8656102463236116519 SolarPower 0 2 The Solar


## Removing the Patterns

In [10]:
matcher.remove('SolarPower')

In [20]:
# Create a new set of patterns
pattern1 = [{'LOWER': 'solarpower'}]
pattern2 = [{'LOWER': 'solar'}, {'IS_PUNCT': True, 'OP':'*'}, {'LOWER': 'power'}]

In [21]:
# Add the new set of patterns to the 'SolarPower' matcher:
matcher.add('SolarPower', None, pattern1, pattern2)

In [22]:
doc2 = nlp(u'SOLAR POWER and not solar power or is it solar---power')

In [23]:
found_matches = matcher(doc2)
print(found_matches)

[(8656102463236116519, 0, 2), (8656102463236116519, 4, 6), (8656102463236116519, 9, 12)]


In [24]:
for match_id, start, end in found_matches:
    string_id = nlp.vocab.strings[match_id]  # get string representation
    span = doc[start:end]                    # get the matched span
    print(match_id, string_id, start, end, span.text)

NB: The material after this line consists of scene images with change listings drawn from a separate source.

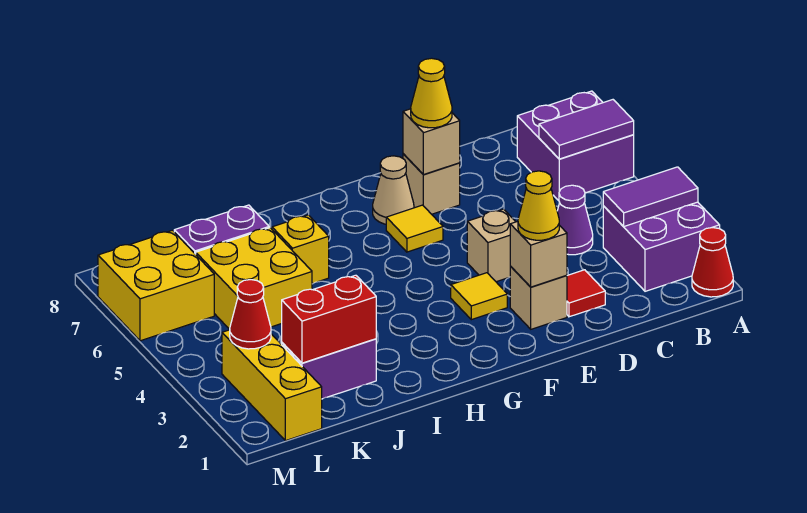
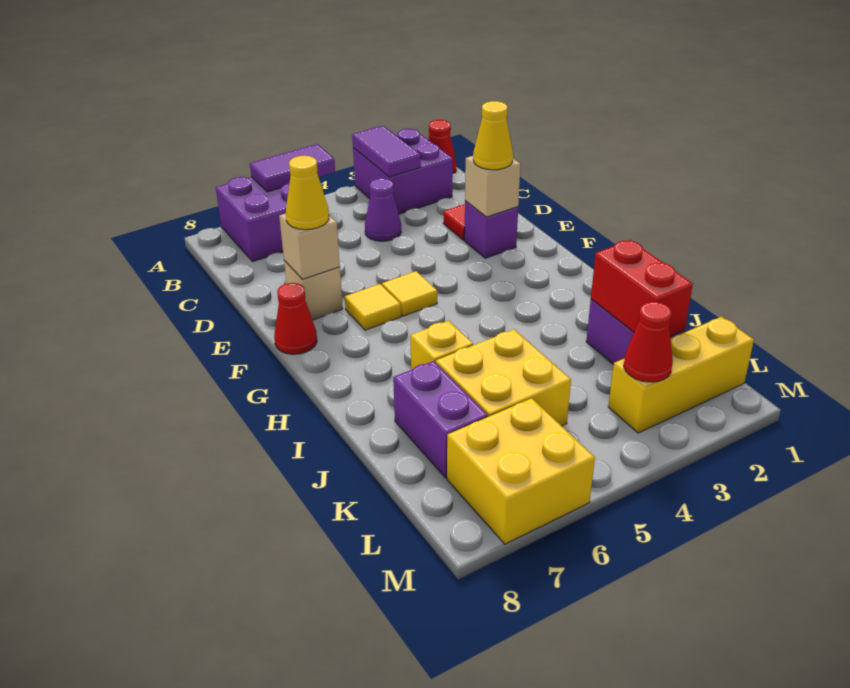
purple tile A6:B6 level 2 -> purple tile A5:A6 level 2
tan brick E2 level 1 -> purple brick E2 level 1
tan brick E4 level 1 -> none
yellow tile F3 level 1 -> yellow tile F5 level 1
tan cone F7 level 1 -> none
none -> red cone F8 level 1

8656102463236116519 SolarPower 0 2 The Solar
8656102463236116519 SolarPower 4 6 continues to
8656102463236116519 SolarPower 9 12 for solarpower increases


## Be careful with lemmas!

In [15]:
from spacy.matcher import PhraseMatcher

In [16]:
matcher = PhraseMatcher(nlp.vocab)

In [17]:
with open('reaganomics.txt') as f:
    doc3 = nlp(f.read())

In [18]:
# First, create a list of match phrases:
phrase_list = ['voodoo economics', 'supply-side economics', 'trickle-down economics', 'free-market economics']

In [19]:
# Next, convert each phrase to a Doc object:
phrase_patterns = [nlp(text) for text in phrase_list]

In [25]:
type(phrase_patterns[0])

spacy.tokens.doc.Doc

In [20]:
phrase_patterns

[voodoo economics,
 supply-side economics,
 trickle-down economics,
 free-market economics]

In [21]:
# Pass each Doc object into matcher (note the use of the asterisk!):
matcher.add('EconMatcher', None, *phrase_patterns)

In [22]:
found_matches = matcher(doc3)

In [23]:
found_matches

[(3680293220734633682, 41, 45),
 (3680293220734633682, 49, 53),
 (3680293220734633682, 54, 56),
 (3680293220734633682, 61, 65),
 (3680293220734633682, 673, 677),
 (3680293220734633682, 2985, 2989)]

In [24]:
for match_id, start, end in found_matches:
    string_id = nlp.vocab.strings[match_id]  # get string representation
    span = doc3[start:end]                    # get the matched span
    print(match_id, string_id, start, end, span.text)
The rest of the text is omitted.